Звёздных дел мастер

  В мастерской у деда Егора пахло хвоей, воском и временем. Не тем, что бежит вперёд, а тем, что тихо кружится, как стружка под резцом. Дедушка был звёздных дел мастером. Не в небесном, а в самом что ни на есть земном смысле: каждый год, к Сочельнику, он вырезал из липы новую Вифлеемскую звезду — ту самую, что должна была венчать вертеп в городском соборе.

  В этом году за работой наблюдал семилетний Ваня, его правнук. Мальчик, затаив дыхание, следил, как под уверенными, морщинистыми руками кусок дерева превращался в лучистый символ. Казалось, дед не резал, а лишь высвобождал звезду, которая уже много веков спала внутри дерева.

  — Дед, а она правда горела? Та, первая? — спросил Ваня, ловя солнечный зайчик на отполированном луче.

  — Горела, внучек, — тихо ответил старик, сдувая золотистую пыль. — Но не так, как лампочка. Она горела тишиной. И вестью. Она осветила не просто дорогу волхвам… Она осветила сам миг. Миг, когда Вечность вошла в нашу маленькую историю. И стала её частью.

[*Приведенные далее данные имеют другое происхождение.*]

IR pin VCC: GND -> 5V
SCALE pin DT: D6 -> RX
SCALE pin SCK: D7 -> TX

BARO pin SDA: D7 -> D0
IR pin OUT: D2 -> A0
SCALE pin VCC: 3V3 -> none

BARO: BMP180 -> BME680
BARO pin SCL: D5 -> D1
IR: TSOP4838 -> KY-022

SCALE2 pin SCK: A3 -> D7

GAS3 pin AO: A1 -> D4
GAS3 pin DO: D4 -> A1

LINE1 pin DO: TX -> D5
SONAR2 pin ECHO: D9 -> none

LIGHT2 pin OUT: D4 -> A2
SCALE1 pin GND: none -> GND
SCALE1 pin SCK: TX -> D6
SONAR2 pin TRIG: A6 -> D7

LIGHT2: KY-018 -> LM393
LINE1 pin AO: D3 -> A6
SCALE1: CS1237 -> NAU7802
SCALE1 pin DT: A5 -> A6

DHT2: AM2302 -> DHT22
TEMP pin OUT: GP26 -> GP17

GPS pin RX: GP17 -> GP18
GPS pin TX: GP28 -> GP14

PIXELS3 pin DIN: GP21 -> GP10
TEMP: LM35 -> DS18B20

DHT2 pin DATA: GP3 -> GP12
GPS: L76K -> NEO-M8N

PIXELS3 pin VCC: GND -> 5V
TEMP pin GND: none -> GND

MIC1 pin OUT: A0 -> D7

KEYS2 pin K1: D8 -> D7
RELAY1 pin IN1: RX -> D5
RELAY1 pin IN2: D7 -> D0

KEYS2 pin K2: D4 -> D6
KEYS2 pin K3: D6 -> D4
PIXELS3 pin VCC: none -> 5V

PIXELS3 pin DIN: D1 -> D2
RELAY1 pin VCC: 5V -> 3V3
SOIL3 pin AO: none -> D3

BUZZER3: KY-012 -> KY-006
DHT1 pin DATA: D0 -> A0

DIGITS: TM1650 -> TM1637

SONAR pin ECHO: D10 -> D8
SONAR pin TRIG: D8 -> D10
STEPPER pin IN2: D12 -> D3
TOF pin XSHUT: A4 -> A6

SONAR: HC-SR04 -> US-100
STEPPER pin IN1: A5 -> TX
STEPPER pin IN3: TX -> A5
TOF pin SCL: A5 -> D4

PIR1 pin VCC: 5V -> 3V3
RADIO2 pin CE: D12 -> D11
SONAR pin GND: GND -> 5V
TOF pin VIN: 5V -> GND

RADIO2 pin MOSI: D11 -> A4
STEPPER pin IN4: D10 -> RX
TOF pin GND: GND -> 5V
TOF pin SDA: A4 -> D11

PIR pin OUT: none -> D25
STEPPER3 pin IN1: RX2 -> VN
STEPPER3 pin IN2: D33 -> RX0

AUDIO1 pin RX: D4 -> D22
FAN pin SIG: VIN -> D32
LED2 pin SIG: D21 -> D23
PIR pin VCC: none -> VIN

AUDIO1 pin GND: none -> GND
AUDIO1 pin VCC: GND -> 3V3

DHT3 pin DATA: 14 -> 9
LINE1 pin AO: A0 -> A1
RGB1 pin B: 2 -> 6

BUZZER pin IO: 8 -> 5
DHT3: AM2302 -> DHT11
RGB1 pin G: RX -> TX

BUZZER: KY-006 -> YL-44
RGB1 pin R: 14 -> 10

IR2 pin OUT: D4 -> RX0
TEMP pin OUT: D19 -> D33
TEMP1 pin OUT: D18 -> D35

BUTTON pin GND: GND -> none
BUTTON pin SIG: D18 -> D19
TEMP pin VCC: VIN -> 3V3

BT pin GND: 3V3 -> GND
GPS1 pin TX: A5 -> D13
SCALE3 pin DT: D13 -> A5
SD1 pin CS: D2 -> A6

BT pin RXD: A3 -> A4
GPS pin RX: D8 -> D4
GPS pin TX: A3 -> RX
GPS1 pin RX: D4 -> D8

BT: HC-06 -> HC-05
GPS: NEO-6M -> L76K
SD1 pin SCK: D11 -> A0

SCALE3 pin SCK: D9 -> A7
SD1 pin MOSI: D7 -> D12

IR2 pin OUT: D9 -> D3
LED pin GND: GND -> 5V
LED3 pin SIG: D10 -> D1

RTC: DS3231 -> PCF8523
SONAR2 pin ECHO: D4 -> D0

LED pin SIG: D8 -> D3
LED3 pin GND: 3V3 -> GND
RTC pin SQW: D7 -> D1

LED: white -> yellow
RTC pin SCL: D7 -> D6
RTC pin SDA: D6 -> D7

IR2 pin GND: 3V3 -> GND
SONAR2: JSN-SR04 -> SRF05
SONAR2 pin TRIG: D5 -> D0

  Вечером они понесли звезду в собор. Вертеп был уже готов: фигурки пастухов, овечки, замершие в ожидании. Дед Егор поднялся по маленькой лесенке и водрузил новую звезду на вершину пещеры. Он сделал это с такой торжественной бережностью, будто совершал самое важное дело в мире. А потом достал из кармана коробочку. В ней, на бархате, лежали две старые звезды: одна — потускневшая от времени, другая — со сколотым лучом, будто её опалило пламя.

  — Это — моему отцу, твоему прапрадеду, принадлежала. А эту я вырезал в сорок пятом, сразу как домой вернулся, — сказал дед, и его пальцы с нежностью коснулись дерева. — Руки отвыкли от мирного дела, только и знали, что оружие держать. А тут — нож да липа. Первые стружки падали, и будто сам лёд внутри таял. Это я не просто звезду резал. Я себя к мирной жизни возвращал.

  Он взял в руки новую, только что законченную звезду, и его голос, тихий и ясный, зазвучал под высокими сводами, где уже зажигались огни:

  — И пусть звезда на небе, освятившая миг его рождения, не погаснет в веках, вселяя в будущие поколения… — он сделал паузу и посмотрел на Ваню, а мальчик, заворожённый, закончил мысль, которая вдруг сама пришла ему в голову:

— …вселяя веру?

 — Веру, надежду и умение видеть чудо в самой обыкновенной колыбели, — кивнул дед. — Вот для этого я и режу звёзды. Чтобы нить не прерывалась. Чтобы кто-то, глядя на неё, мог зажечь свой свет.

  Поздно вечером, возвращаясь домой по морозной улице, Ваня крепко держал деда за руку и смотрел на небо. Среди мириад сверкающих огней одна звезда на востоке горела особенно ярко. Он знал, что это просто Сириус. Но теперь он знал и другое: где-то там, в глубине веков, горела другая. И её свет, пройдя через руки его деда, через тихую мастерскую и запах липы, теперь горел и в нём самом. Он был частью этой цепи света. И когда-нибудь, когда он вырастет, он, может быть, тоже расскажет кому-то о мастере, звёздах и о том, как однажды, в самую тёмную ночь, явился свет, который тьме не поглотить.

И эта мысль была таким же тёплым и ясным чудом, как и сама рождественская ночь.